[Task brief] Transcribe the entries exactly as they stand below, passing over any picture.

[Working data]

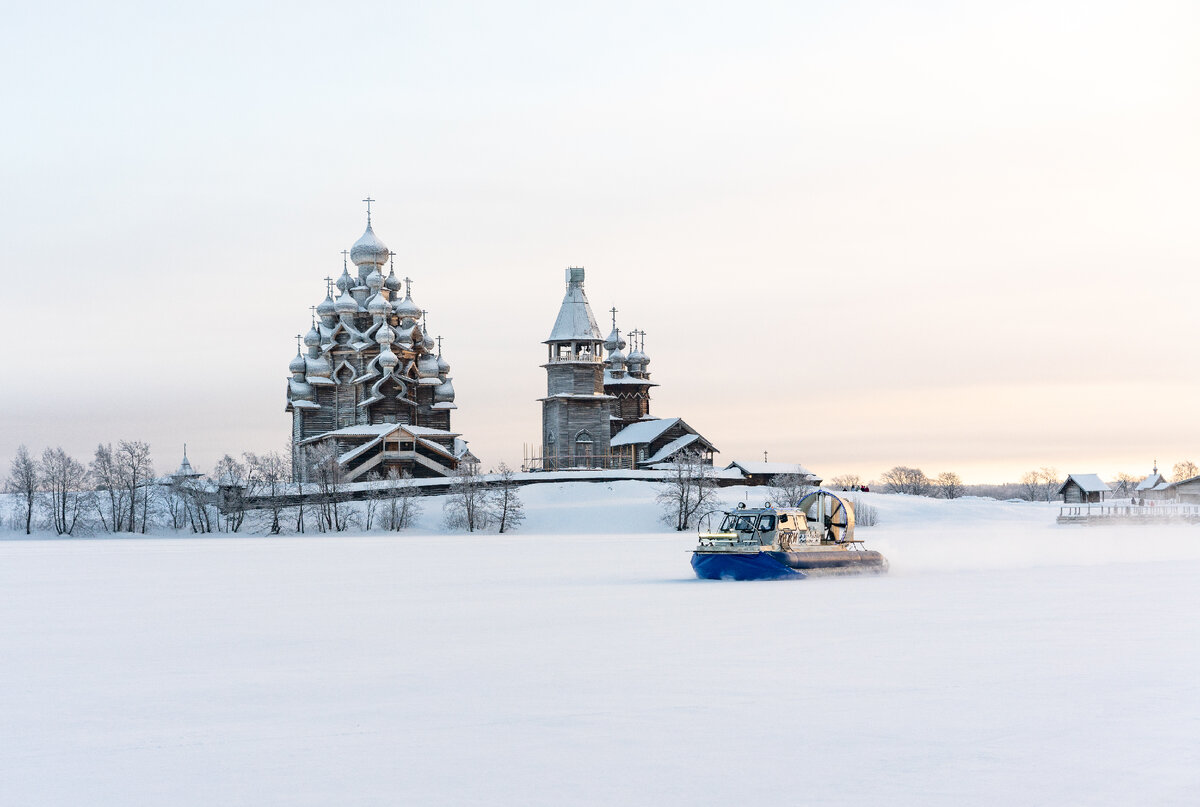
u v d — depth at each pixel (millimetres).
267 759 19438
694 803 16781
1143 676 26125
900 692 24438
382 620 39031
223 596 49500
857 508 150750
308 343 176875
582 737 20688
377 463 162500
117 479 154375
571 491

[Answer to this task]
u v d — depth at each pixel (millimetres).
267 759 19438
694 803 16781
1143 676 26125
900 692 24438
382 620 39031
223 596 49500
857 508 150750
308 343 176875
582 737 20688
377 463 162500
117 479 154375
571 491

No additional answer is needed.